Zabaglione is an Italian dessert traditionally made with whisking together egg yolks, Marsala Wine and sugar. I used ginger infused syrup in my recipe where I basically made a sugar syrup and added fresh ginger &  let it cook until the syrup thickened and then let it cool. Tradtional Zabaglione must be made just before serving. In France it’s called Sabayon.

~FIG & GINGER Zabaglione~

Recipe Adapted from:DONNA HAY MAGAZINE

INGRETDIENTS:

5 Egg Yolks

1/4 Cup or less Sugar

2 Tsp Ginger infused Sugar Syrup

8 Large Green Figs, Halved (Green Figs hold there shape better when cooked)

Confectioner’s or Icing sugar, for dusting

METHOD:

Place the egg yolks, sugar and ginger/sugar syrup in a heatproof bowl over a saucepan of simmering water and, using a hand-held electric mixer, beat for 6-8 minutes until a thick & pale. Remove from the heat and beat for 4 minutes until the mixture had cooled slightly. Pour the custard mixture in a deep round pan. Arrange the figs, cut side up on the custard and cook under an oven broiler for 2-3 minutes. Dust with Icing sugar before serving.

{ 9 comments… read them below or add one }

Nadia September 15, 2010 at 6:18 pm

wow, sara! so beautiful! i’m glad you kept at your baking, we all have missteps w/ it. i made a pound cake (something so basic) last week for my inlaws and it failed miserably. this looks way better than madelines anyway.

your pictures are getting even better (they were beautiful to begin with) and i love your wooden boards, bowl, and the base on the last picture. :)

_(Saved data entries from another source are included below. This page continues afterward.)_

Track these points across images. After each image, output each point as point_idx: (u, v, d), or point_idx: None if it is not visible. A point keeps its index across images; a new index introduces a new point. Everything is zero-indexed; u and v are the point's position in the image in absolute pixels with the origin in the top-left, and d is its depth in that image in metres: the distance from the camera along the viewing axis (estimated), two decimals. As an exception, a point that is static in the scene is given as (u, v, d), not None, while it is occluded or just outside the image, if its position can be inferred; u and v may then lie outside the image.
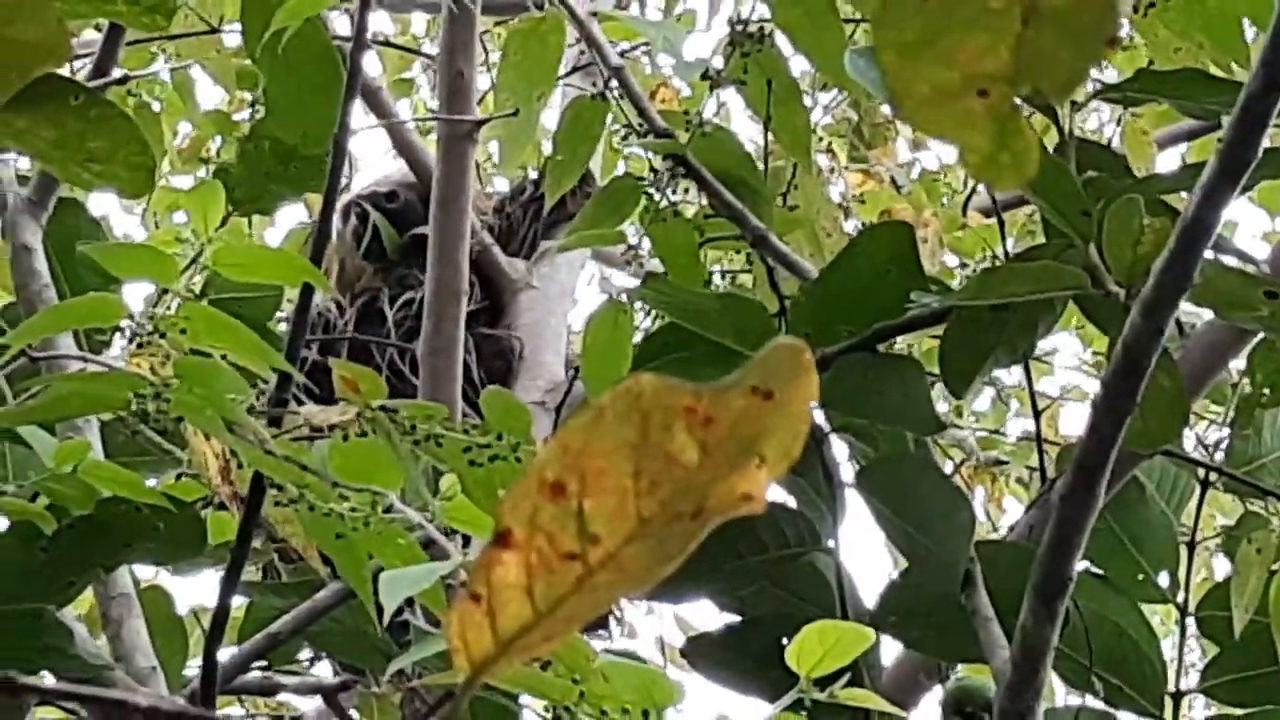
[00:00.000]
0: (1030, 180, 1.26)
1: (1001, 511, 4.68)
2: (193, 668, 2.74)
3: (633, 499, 0.89)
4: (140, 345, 2.33)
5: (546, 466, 0.88)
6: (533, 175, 4.24)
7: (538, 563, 0.89)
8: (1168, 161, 3.96)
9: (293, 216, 4.71)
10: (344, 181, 3.01)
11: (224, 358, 2.22)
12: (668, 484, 0.88)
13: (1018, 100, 0.86)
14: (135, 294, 2.65)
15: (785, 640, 2.43)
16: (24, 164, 3.07)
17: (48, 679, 2.34)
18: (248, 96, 4.69)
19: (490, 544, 0.89)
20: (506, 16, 3.95)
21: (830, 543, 2.58)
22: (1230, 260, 2.63)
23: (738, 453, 0.88)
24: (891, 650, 2.87)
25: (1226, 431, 2.88)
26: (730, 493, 0.89)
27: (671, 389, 0.87)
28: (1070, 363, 5.31)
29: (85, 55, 3.43)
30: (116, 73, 3.06)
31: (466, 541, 2.23)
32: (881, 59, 0.85)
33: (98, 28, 3.16)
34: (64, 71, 2.17)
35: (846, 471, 2.63)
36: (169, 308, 2.31)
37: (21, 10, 0.88)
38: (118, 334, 2.50)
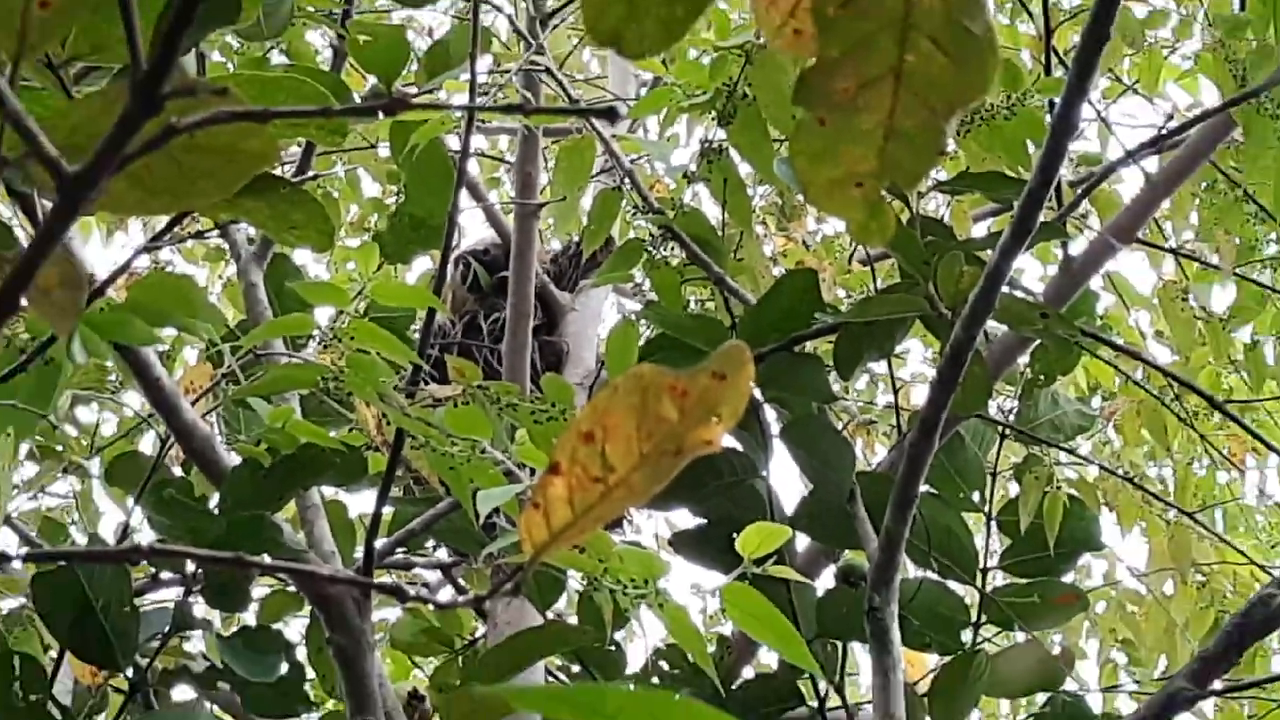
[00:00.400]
0: (890, 241, 1.25)
1: (873, 454, 4.66)
2: (358, 553, 2.73)
3: (636, 443, 0.88)
4: (325, 346, 2.33)
5: (582, 422, 0.88)
6: (575, 238, 4.22)
7: (576, 484, 0.89)
8: (980, 230, 3.94)
9: (422, 265, 4.68)
10: (455, 243, 2.99)
11: (378, 355, 2.22)
12: (658, 433, 0.88)
13: (883, 190, 0.85)
14: (322, 314, 2.64)
15: (735, 535, 2.42)
16: (251, 231, 3.07)
17: (265, 559, 2.33)
18: (394, 188, 4.67)
19: (545, 472, 0.89)
20: (559, 137, 3.93)
21: (764, 473, 2.58)
22: (1019, 293, 2.62)
23: (703, 414, 0.88)
24: (803, 542, 2.87)
25: (1016, 402, 2.87)
26: (698, 439, 0.89)
27: (662, 373, 0.87)
28: (918, 358, 5.30)
29: (290, 162, 3.42)
30: (310, 172, 3.05)
31: (533, 472, 2.22)
32: (794, 164, 0.85)
33: (299, 144, 3.15)
34: (277, 171, 2.18)
35: (775, 427, 2.62)
36: (343, 323, 2.31)
37: (246, 131, 0.88)
38: (311, 339, 2.50)
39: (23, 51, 0.85)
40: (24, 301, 0.89)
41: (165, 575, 2.82)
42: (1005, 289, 2.13)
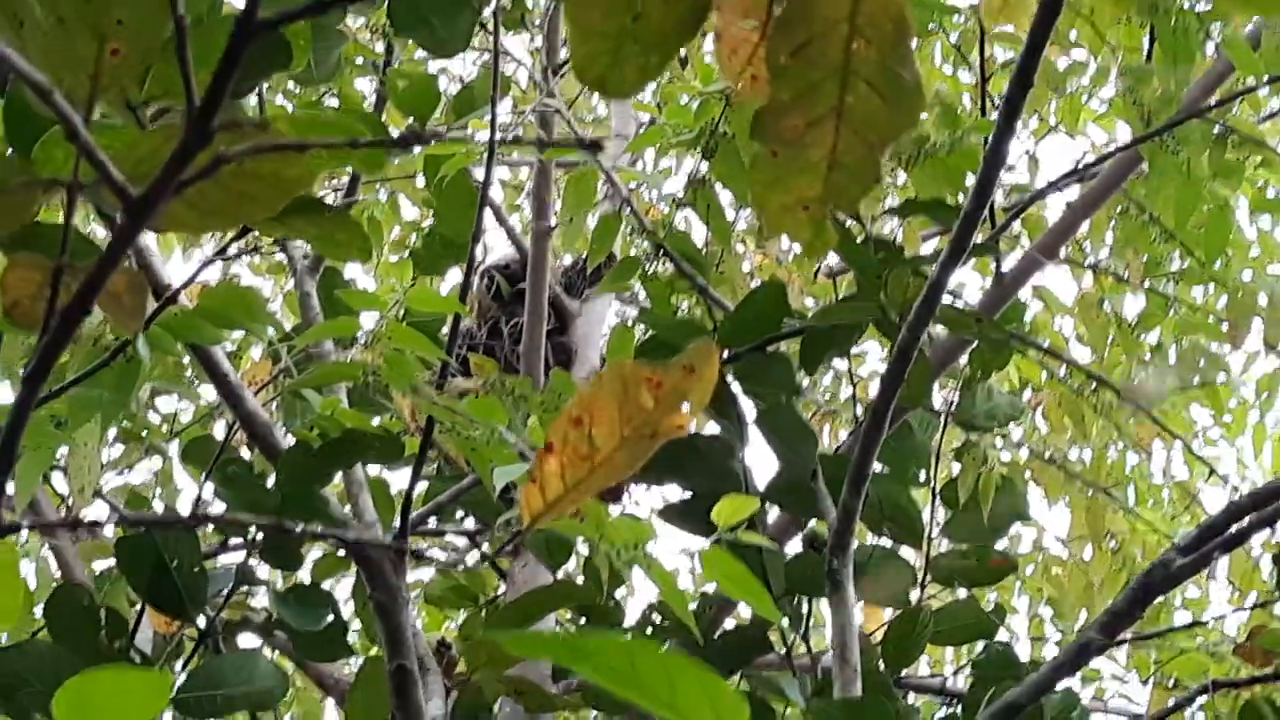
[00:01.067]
0: (848, 257, 1.24)
1: (836, 439, 4.65)
2: (396, 521, 2.72)
3: (618, 426, 0.88)
4: (367, 346, 2.32)
5: (572, 409, 0.88)
6: (583, 254, 4.22)
7: (567, 462, 0.89)
8: (928, 247, 3.93)
9: (453, 276, 4.67)
10: (480, 258, 3.00)
11: (413, 354, 2.21)
12: (637, 418, 0.88)
13: (827, 212, 0.85)
14: (368, 319, 2.63)
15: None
16: (307, 248, 3.06)
17: (316, 528, 2.32)
18: (430, 212, 4.66)
19: (541, 451, 0.89)
20: (569, 168, 3.93)
21: (740, 455, 2.57)
22: (960, 302, 2.62)
23: (675, 402, 0.88)
24: (774, 512, 2.86)
25: (957, 394, 2.87)
26: (671, 424, 0.89)
27: (640, 367, 0.87)
28: (876, 357, 5.30)
29: (342, 189, 3.42)
30: (358, 197, 3.05)
31: (542, 453, 2.21)
32: (751, 190, 0.85)
33: (347, 174, 3.15)
34: (328, 198, 2.18)
35: (750, 415, 2.61)
36: (383, 325, 2.30)
37: (287, 161, 0.88)
38: (355, 341, 2.49)
39: (96, 92, 0.85)
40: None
41: (233, 541, 2.82)
42: (947, 299, 2.12)
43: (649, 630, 2.69)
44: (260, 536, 2.41)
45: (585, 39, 0.84)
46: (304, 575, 2.74)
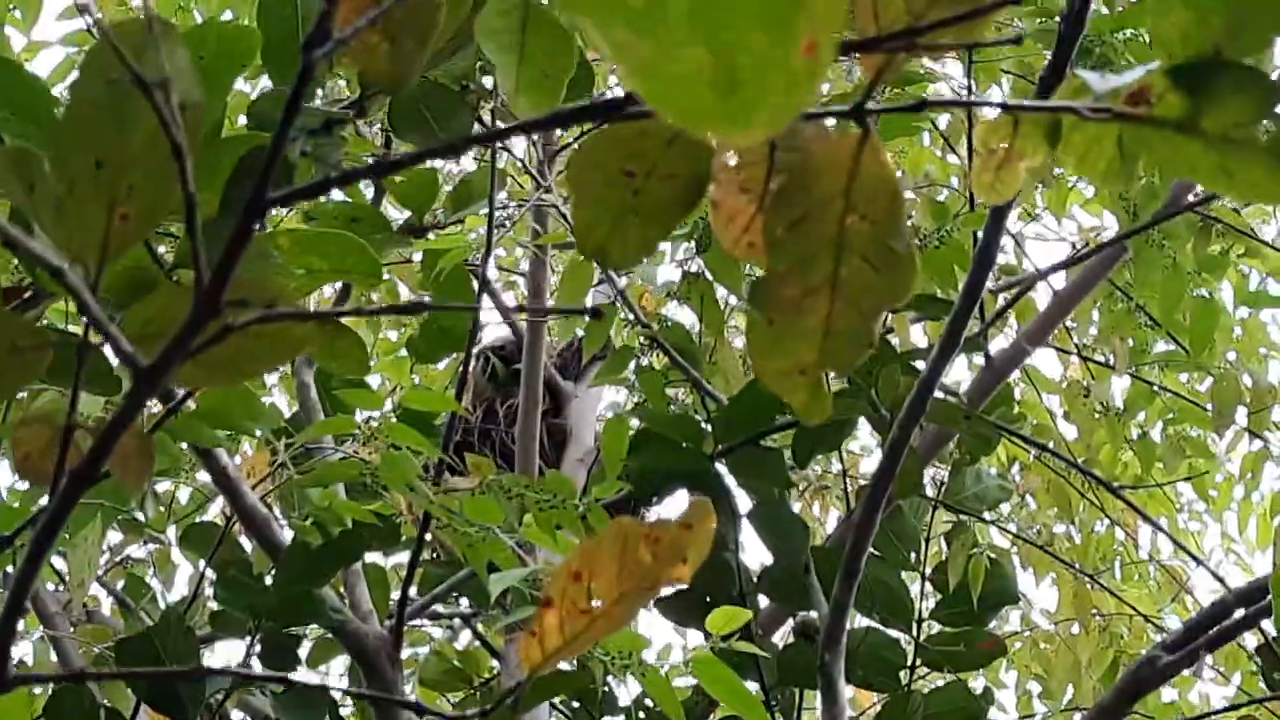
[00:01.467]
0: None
1: (827, 514, 4.65)
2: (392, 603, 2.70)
3: (617, 581, 0.88)
4: (364, 443, 2.32)
5: (571, 564, 0.88)
6: (578, 334, 4.22)
7: (566, 615, 0.89)
8: (915, 329, 3.94)
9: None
10: (477, 342, 2.99)
11: (408, 449, 2.21)
12: (636, 573, 0.88)
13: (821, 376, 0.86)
14: (361, 415, 2.63)
15: (709, 598, 2.41)
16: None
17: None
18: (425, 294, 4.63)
19: (541, 606, 0.89)
20: (566, 249, 3.94)
21: (733, 547, 2.56)
22: (951, 398, 2.62)
23: (673, 557, 0.88)
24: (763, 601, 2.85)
25: (947, 476, 2.86)
26: (669, 576, 0.89)
27: (639, 525, 0.87)
28: (865, 431, 5.29)
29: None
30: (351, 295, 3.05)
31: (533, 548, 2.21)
32: (751, 355, 0.85)
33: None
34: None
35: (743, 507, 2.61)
36: (379, 423, 2.30)
37: (289, 334, 0.88)
38: (351, 438, 2.49)
39: (105, 259, 0.86)
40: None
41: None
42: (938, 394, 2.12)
43: (642, 713, 2.68)
44: (258, 635, 2.39)
45: (586, 205, 0.85)
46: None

Bridgett September 15, 2010 at 6:56 pm

Sara, this is a stunning fig custard and I am glad you gave baking another try. I have an easy bake oven here if you would like to borrow it and play for a while. Everything you do comes out perfectly.

Eliana September 15, 2010 at 8:21 pm

Love the flavors in this beauty. And with this figs so perfectly arranged, it’s almost too good to eat.

Faith September 16, 2010 at 12:13 am

I can’t believe there’s only 4 ingredients in something that looks as amazing as this! What a lovely dish to higlight the flavor of the figs.

Monet September 16, 2010 at 5:01 am

Not only simple but also stunning. This looks to-die-for. I love fresh figs, and I can imagine that with the few ingredients, their flavor really stands out. I’m so glad I stumbled on your blog tonight!

food lover kathy September 16, 2010 at 4:48 pm

A perfect and simple late summer dessert! Looks so tasty.

Sue September 17, 2010 at 2:21 am

Did you torch that? Wow. Beautiful.

Thas September 19, 2010 at 3:17 am

Indeed heavenly and love the presentation.

Ava South September 20, 2010 at 2:01 pm

Do you use actual underripe figs or a special green fig for this recipe? My fig tree has little figs on it but I have no idea of the name. Maybe Celeste?